→ **WORK REQUEST**:
Continue the article about Israel's Hebrew-speaking Catholic community from the point where it stops.

Life + Style
Saying “Ave Maria” in Hebrew
Overcome with excitement, Shula Apple stood at the altar in the chapel of Our Lady of Sion convent in the Ein Kerem neighborhood of Jerusalem. The Israeli granddaughter of a Polish Catholic woman who rescued Jews during the Holocaust, Apple was fulfilling her dream of seeing her three daughters baptized in Jerusalem.
Like their mother, the girls were born and raised in Israel as members of the tiny Hebrew-speaking Catholic vicariate. Now they were to be baptized on the second day of Rosh Hashana 5770 (2009).
They hugged their mother affectionately, then watched as members of their community filled up the wooden pews. A baptism of three members of the same family is not an everyday occurrence at Our Lady of Sion.
“It is very moving for me to have been able to follow in the path of my grandmother,” says Apple, 39, speaking in fluent Hebrew. “I am very happy I have reached this day.”
Apple’s grandmother, Anyela (Kowaja) Apple, had married Vladislav Apple, one of the Jews she rescued, at the end of World War II, The couple came to Israel, integrated into Jewish Israeli society and raised a family. But Anyela remained faithful to Catholic tradition and was one of the early members of the fledgling Hebrew-speaking Catholic community—which has active branches in Jerusalem, Tel Aviv-Jaffa, Haifa and Beersheba—and passed on her faith to her daughter and granddaughters.
A rarity, the Apple family represents several generations belonging to the community, founded in 1955 by the Association of Saint James, a vicariate within the Latin Patriarchate of Jerusalem that fulfills the pastoral needs of the several thousands Christians who lived in Israel in the early years of statehood. Today, there are only between 200 and 400, comprising a mixture of the elderly original founders; Catholics from the former Soviet Union and other countries who emigrated with their Jewish spouses; Catholic foreign workers and students studying at Israeli universities; and Catholics of Jewish origin.

→ **PROVIDED MATERIAL**:
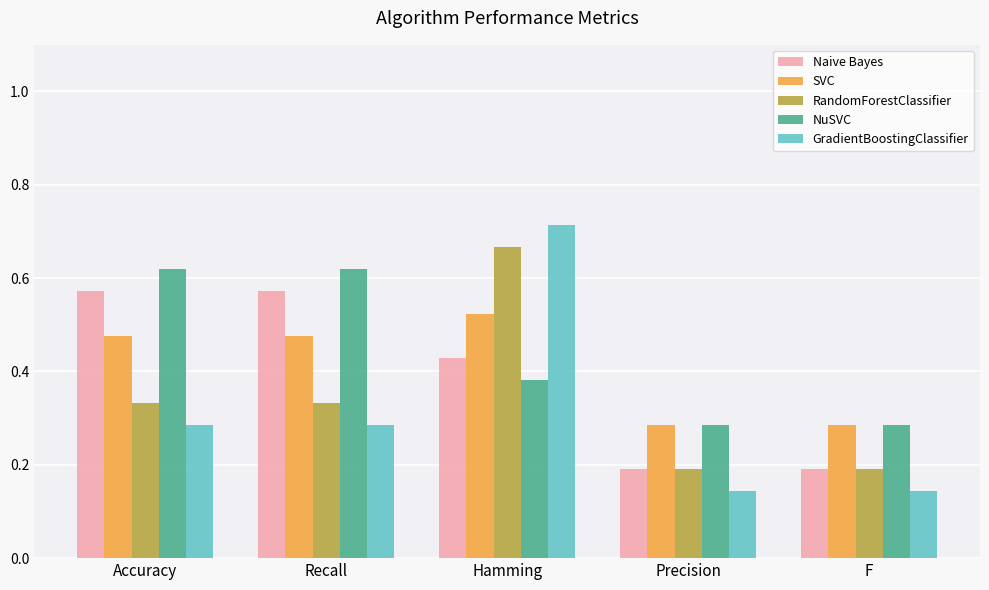

Which series has the widest spread of values?

GradientBoostingClassifier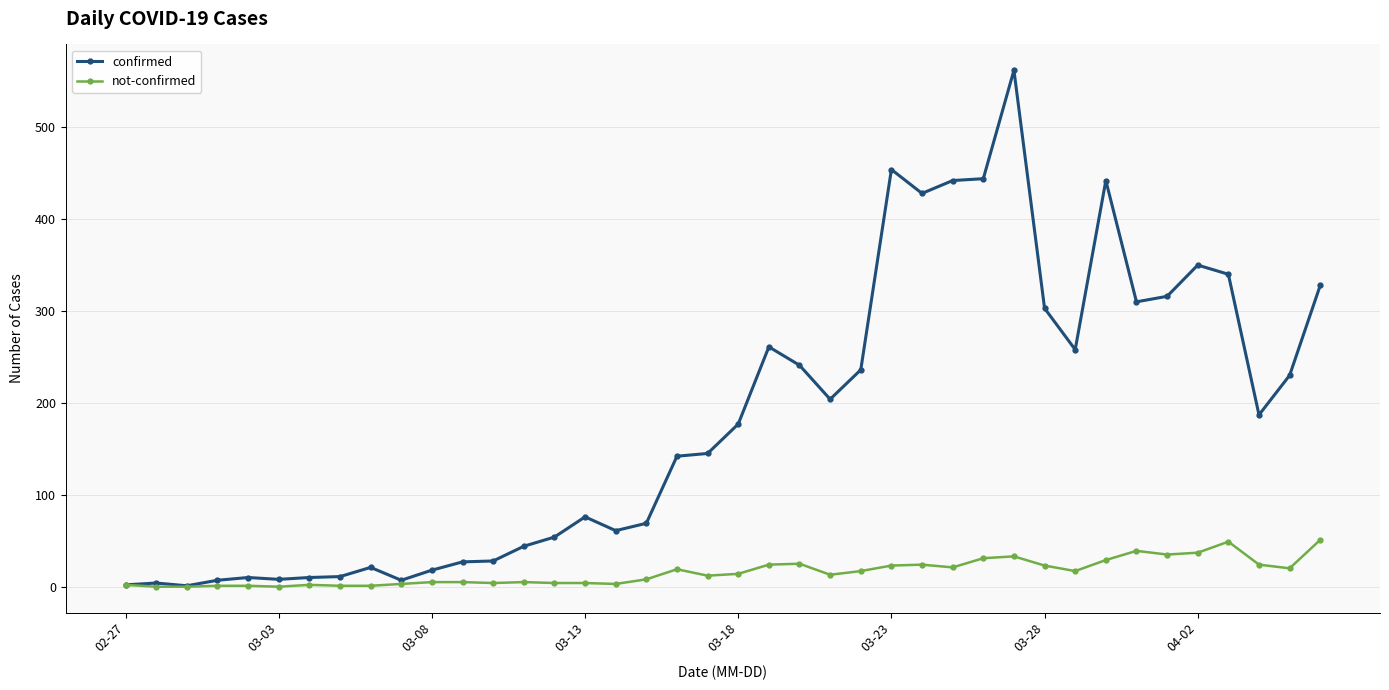

Which series has the largest range (max minus min)?

confirmed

→ **WRITTEN ANSWER**:
Many of the founding Catholic pioneers, or halutzim, as they call themselves, were monks and nuns who felt the need to unite as Catholics with the Jewish people in response to the horrors of the Holocaust that they had witnessed. Others, like Anyela Apple, accompanied their Jewish spouses, the majority from Poland, to Israel but retained their own religion.
The community’s aim was to serve as a bridge between the Catholic Church and the people of Israel by strengthening the relationship of Jews and Christians and sharpening the church’s awareness of its Jewish roots and the Jewish identity of Jesus and the apostles.
The dwindling numbers are not surprising; since the association’s earliest days, there have always been members leaving Israel for other countries, where it is easier to raise children as Catholics, says Jesuit Father David Neuhaus, vicar for the community and priest in Haifa. Of those who remain, most assimilate into secular Israeli society, some ultimately converting to Judaism.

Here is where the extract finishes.